Milli gelir ilk defa 3 trilyon lirayı aşacak
Bu yılın son çeyreğinde büyüme hızı yüzde 5,4'ün üzerinde gerçekleşirse GSYH 3 trilyon lirayı geçecek. Büyüme ivmesinin 4. çeyrekte de devam etmesi ve dolar kurunun 4 liranın altında kalması halinde ise Türkiye'nin GSYH'si cari fiyatlarla 800 milyar doları geride bırakacak.
Türkiye'nin gayrisafi yurt içi hasıla (GSYH) bazında milli geliri, büyüme hızının yılın son çeyreğinde yüzde 5,4'ü geçmesi halinde ilk kez 3 trilyon lirayı aşacak. 2018 Yılı Programı ve Türkiye İstatistik Kurumu (TÜİK) verilerinden yapılan hesaplamalara göre, bu yılın üç çeyreğinde GSYH büyüme hızı yüzde 7,4'e yükseldi, ekonominin 3. çeyrekte yüzde 11,1 büyümesi dikkati çekti.
Yılın üç çeyreğinde (ocak-eylül dönemi) kaydedilen büyüme hızının 4. çeyrekte de (ekim-aralık dönemi) devam etmesi ve dolar kurunun 4 liranın altında kalması halinde (3.83) ise Türkiye'nin GSYH'si cari fiyatlarla 800 milyar doları geçecek. Programda, 37 bin 899 lira (10 bin 579 dolar) olarak tahmin edilen kişi başına yurt içi gelir de nüfusun 80 milyon, dolar kurunun 3,83 lira olarak hesaplanması durumunda 10 bin doların altında kalacak.
2018 Yılı Programında GSYH tahmini 3 trilyon 350 milyon lira, yıl sonu TÜFE tahmini yüzde 9,5, deflatör de yüzde 10,3 olarak yer alıyor. Uzmanlar, son çeyrekte büyümenin üçüncü çeyrekteki kadar yüksek olmayacağını fakat öncü göstergelerin büyümenin yüzde 5'in üzerinde gerçekleşerek yıl ortalamasını artırabileceğini gösterdiğini belirtiyor. Buna göre, yıllık ortalama büyümenin yüzde 7'nin altına düşmemesi halinde GSYH 800 milyar doların üzerinde olacak.

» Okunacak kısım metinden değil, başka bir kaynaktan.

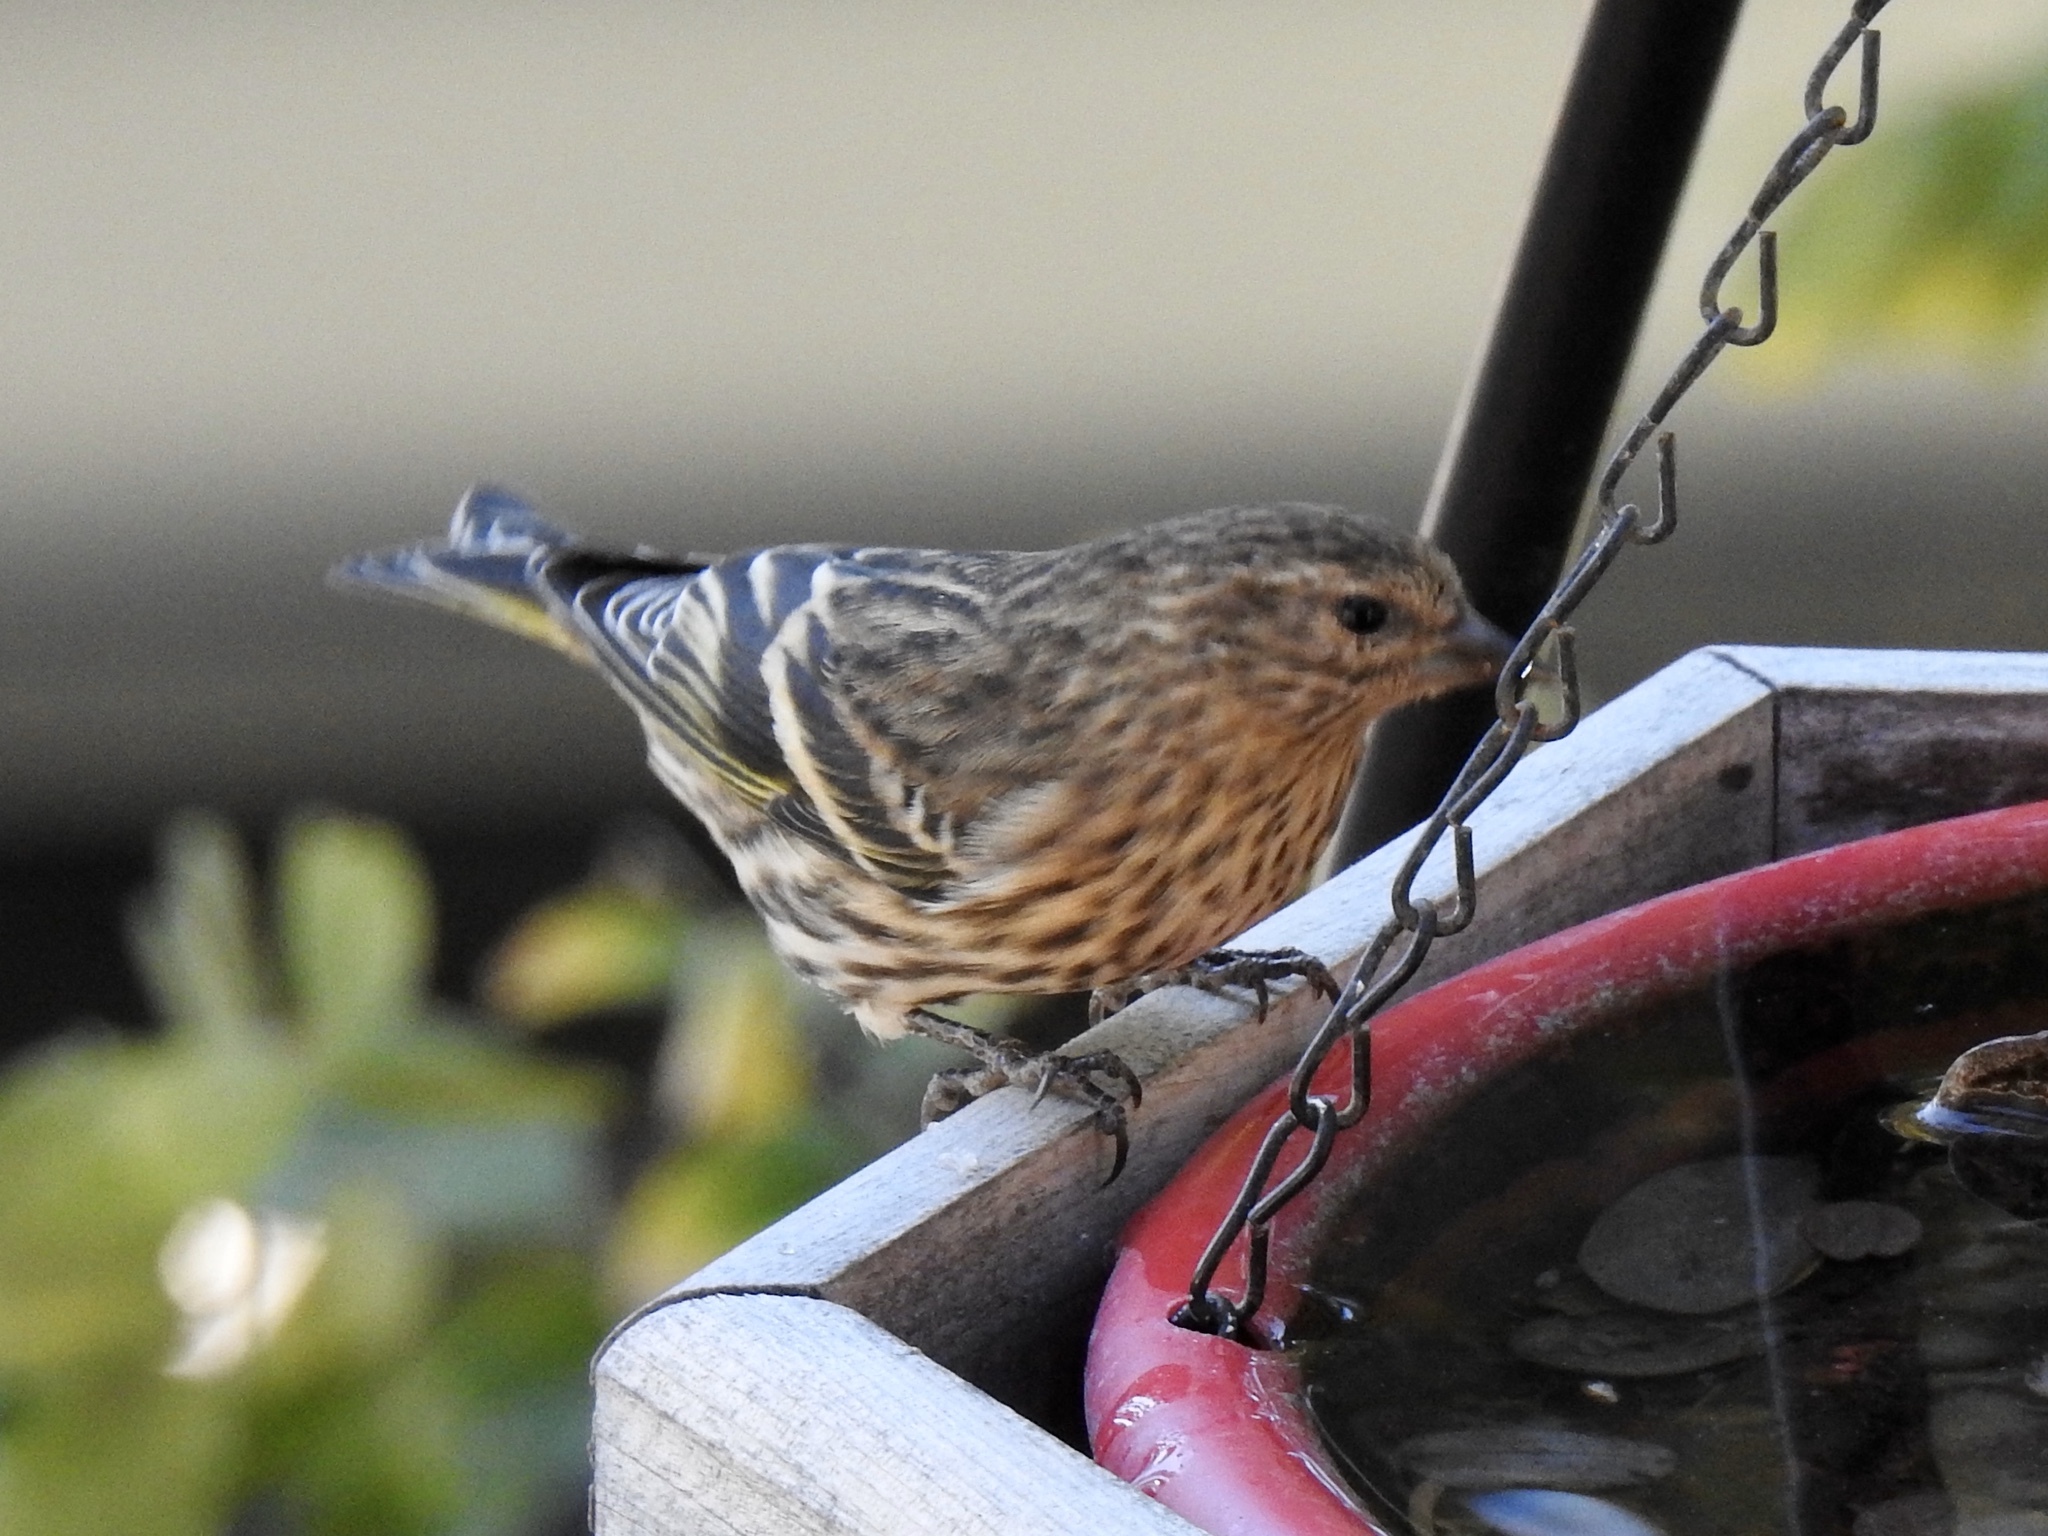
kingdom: Animalia
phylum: Chordata
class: Aves
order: Passeriformes
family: Fringillidae
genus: Spinus
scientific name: Spinus pinus
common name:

Reel Kapital Araştırma Müdür Yardımcısı Enver Erkan yaptığı değerlendirmede, ocak-haziran döneminde sektörel büyüme rakamları üzerinde önemli etkide bulunan Kredi Garanti Fonu kullanımı ve büyümeyi desteklemek amacıyla sağlanan bazı teşvik ve desteklerin yılın son çeyreğinde azalacağını, dolayısıyla son çeyrek büyümesinin üçüncü çeyrekteki kadar yüksek olmasının beklenmemesi gerektiğini söyledi.
"Dolara göre düşüş var"
Öncü göstergeler içinde son çeyreğe ilişkin verilerin, keskin bir yavaşlama olmayacağını ortaya koyduğuna işaret eden Erkan, "Özellikle sanayi üretiminin büyüme üzerindeki pozitif katma değer etkisinden yola çıkacak olursak, ekim ayında yıllık bazda sağlanan yüzde 7,3’lük kuvvetli üretim artışının büyüme üzerindeki etkisi pozitif olacak." dedi.
Erkan, benzer bir tablonun sanayi ve PMI endekslerinde de görüldüğünü belirterek, "Dolayısıyla büyüme son çeyrekte çok rahat bir şekilde yüzde 5 bandı üzerinde gerçekleşebilir ve bu kapsamda yıllık büyüme de yüzde 7 bandına yakın gerçekleşebilir. Buna karşılık, dolar kurunda geçmiş yıllara göre meydana gelen yükseliş, cari fiyatlarla GSYH’nin dolar bazında küçülmesine neden olmuştur. 2013 yılında 900 milyar dolar bandının üzerinde olan GSYH’nin 2016 yılında 850 milyar dolar bandına doğru düştüğünü gözlemliyoruz." diye konuştu.